É inegável que os enroscos jurídico-policiais da família forçaram Jair a maneirar sua conduta. O presidente está mais pragmático, tem feito menos bullying com o país, retirou poder da seita olavista e o deu ao centrão. Mas isso é moderação?

É claro que a palavra, em estado de dicionário, pode caber. Moderar-se é cultivar a contenção e a prudência, tomar o caminho do meio. Uma das acepções do substantivo no Houaiss é “afastamento de todo excesso”, ou seja, de todo extremo.

Se o centrão padece de um claro excesso —o de desfaçatez para explorar como parasita as fragilidades do sistema político—, convém reconhecer que ele é, já no nome, o oposto do extremo, uma espécie de “normalidade” brasileira. Isso quer dizer que Bolsonaro se moderou?

Aí entra a etimologia. Ao jogar uma luz diferente sobre a palavra, desvendando seus meandros históricos, ela sopra em nosso ouvido que Bolsonaro não se moderou coisa nenhuma.

## Tarefa A:
Enumere as mudanças no comportamento do presidente que o texto da página menciona.
## Tarefa B:
Qual dicionário o texto da página cita ao definir a palavra?
## Tarefa C:
Transcreva do texto da página o trecho que se inicia nas palavras "Aí entra a etimologia." e vai até "moderou coisa nenhuma.".

## Linhas de dados:
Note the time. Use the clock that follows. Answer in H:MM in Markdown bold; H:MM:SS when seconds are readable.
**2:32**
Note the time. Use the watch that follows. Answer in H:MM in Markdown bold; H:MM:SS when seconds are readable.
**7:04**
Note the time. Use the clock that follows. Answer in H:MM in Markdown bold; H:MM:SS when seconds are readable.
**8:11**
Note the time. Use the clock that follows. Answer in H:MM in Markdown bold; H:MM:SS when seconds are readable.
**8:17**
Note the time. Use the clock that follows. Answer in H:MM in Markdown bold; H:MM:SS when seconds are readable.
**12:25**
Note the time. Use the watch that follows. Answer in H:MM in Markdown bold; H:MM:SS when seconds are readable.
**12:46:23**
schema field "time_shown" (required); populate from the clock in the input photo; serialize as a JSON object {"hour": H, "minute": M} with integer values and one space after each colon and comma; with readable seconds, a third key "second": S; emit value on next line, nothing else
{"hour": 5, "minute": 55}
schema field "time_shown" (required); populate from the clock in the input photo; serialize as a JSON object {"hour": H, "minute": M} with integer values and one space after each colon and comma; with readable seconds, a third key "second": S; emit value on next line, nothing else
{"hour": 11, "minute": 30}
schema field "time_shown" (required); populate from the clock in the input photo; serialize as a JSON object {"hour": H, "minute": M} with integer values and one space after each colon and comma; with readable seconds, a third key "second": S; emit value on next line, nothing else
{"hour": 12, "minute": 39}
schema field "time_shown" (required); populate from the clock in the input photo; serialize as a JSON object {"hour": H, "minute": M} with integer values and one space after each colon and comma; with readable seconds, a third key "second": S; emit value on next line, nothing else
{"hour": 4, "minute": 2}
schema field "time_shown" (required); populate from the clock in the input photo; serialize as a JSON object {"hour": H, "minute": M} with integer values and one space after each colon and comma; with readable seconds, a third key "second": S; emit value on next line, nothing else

## Resposta esperada A:
- Está mais pragmático.
- Tem feito menos bullying com o país.
- Retirou poder da seita olavista.
- Deu esse poder ao centrão.

## Resposta esperada B:
O Houaiss.

## Resposta esperada C:
Aí entra a etimologia. Ao jogar uma luz diferente sobre a palavra, desvendando seus meandros históricos, ela sopra em nosso ouvido que Bolsonaro não se moderou coisa nenhuma.